Abstract

The inflammatory and thrombotic pathways have a crucial role in the development of coronary artery disease, and inflammatory thrombotic markers predict cardiovascular events. Although the atherosclerotic process in type 1 diabetes (T1DM) starts at an early age, little is known about inflammatory markers and clot structure in this population. The aims of this study were to investigate C-reactive protein (CRP), complement C3 (C3) and fibrin clot structure/fibrinolysis in children and young adults with T1DM, the effects of improving glycaemic control on these parameters and complement/fibrin interactions affecting clot structure/function. In 47 children (14±3yrs) C3 levels were higher in T1DM than controls (1.13±0.24 versus 0.83±0.24mg/ml respectively; p<0.001), whereas CRP levels were no different. Clot final turbidity (FT), an indicator of clot density, was higher in diabetes children compared with controls, and lysis time longer (599±18 and 516±17 secs, respectively, p=0.02). In 18 young adults with T1DM (23±5yrs) a 1.3% reduction in HbA1c was associated with a decrease in C3 levels from 1.09±0.05 to 0.96±0.05mg/ml (p<0.05), with no effect on CRP levels. Improving glycaemic control reduced FT and shortened lysis time from 601±21 to 550±19 secs (p=0.02). Clot FT and lysis correlated positively with C3 plasma levels (r=0.39 and r= 0.585, respectively; p<0.01). C3 incorporation into the plasma clot was 26% and 19% in T1DM and controls respectively, a difference that failed to reach statistical significance. However, clots made from plasma-purified fibrinogen diabetes patients exhibited a 71% increase in lysis time in the presence of purified C3, whereas this increase was only 41% using fibrinogen purified from controls (p=0.03).
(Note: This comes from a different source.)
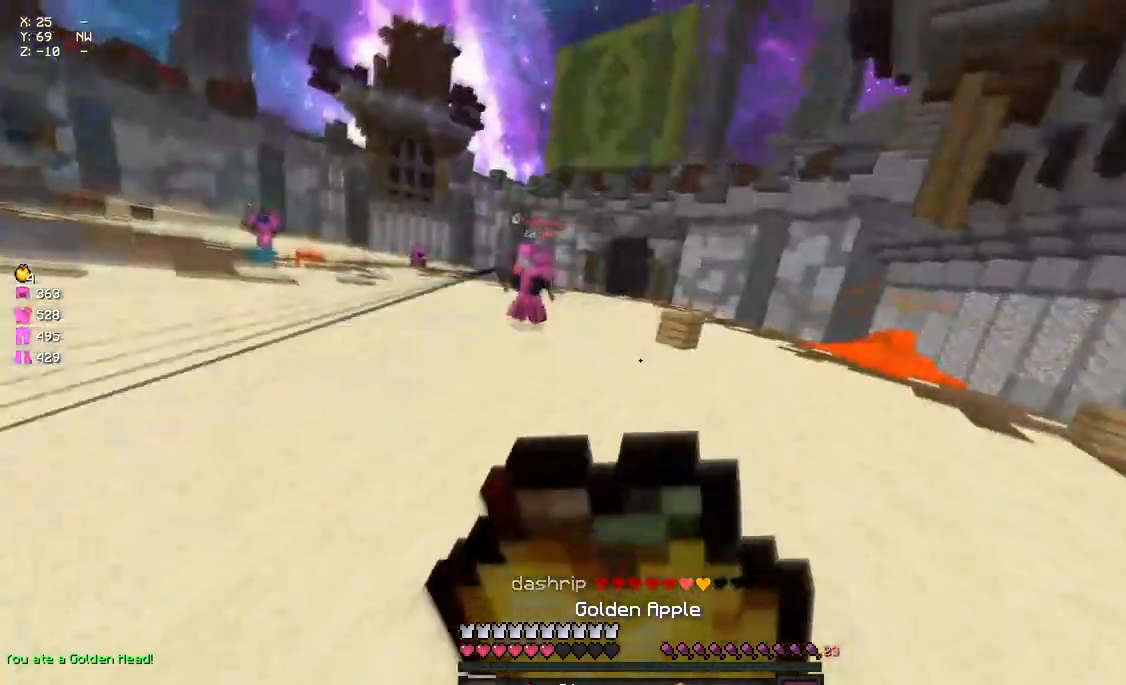
{"keys": ["a", "w"], "mouse": ["left", "right"], "events": [[133, "s", "up"], [200, "d", "up"], [250, "w", "down"], [467, "a", "down"]]}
These results demonstrate that young children with T1DM already have evidence of inflammatory thrombotic processes as indicated by elevated C3 levels, a denser clot structure and prolonged clot lysis times. Interactions between C3 and fibrin occur in non-diabetic subjects, but are significantly enhanced in the presence of diabetes. Improving glycaemic control is associated with reduction in C3 levels and favourable changes in clot structure/function, which is potentially due to a direct effect of C3 on clot lysis.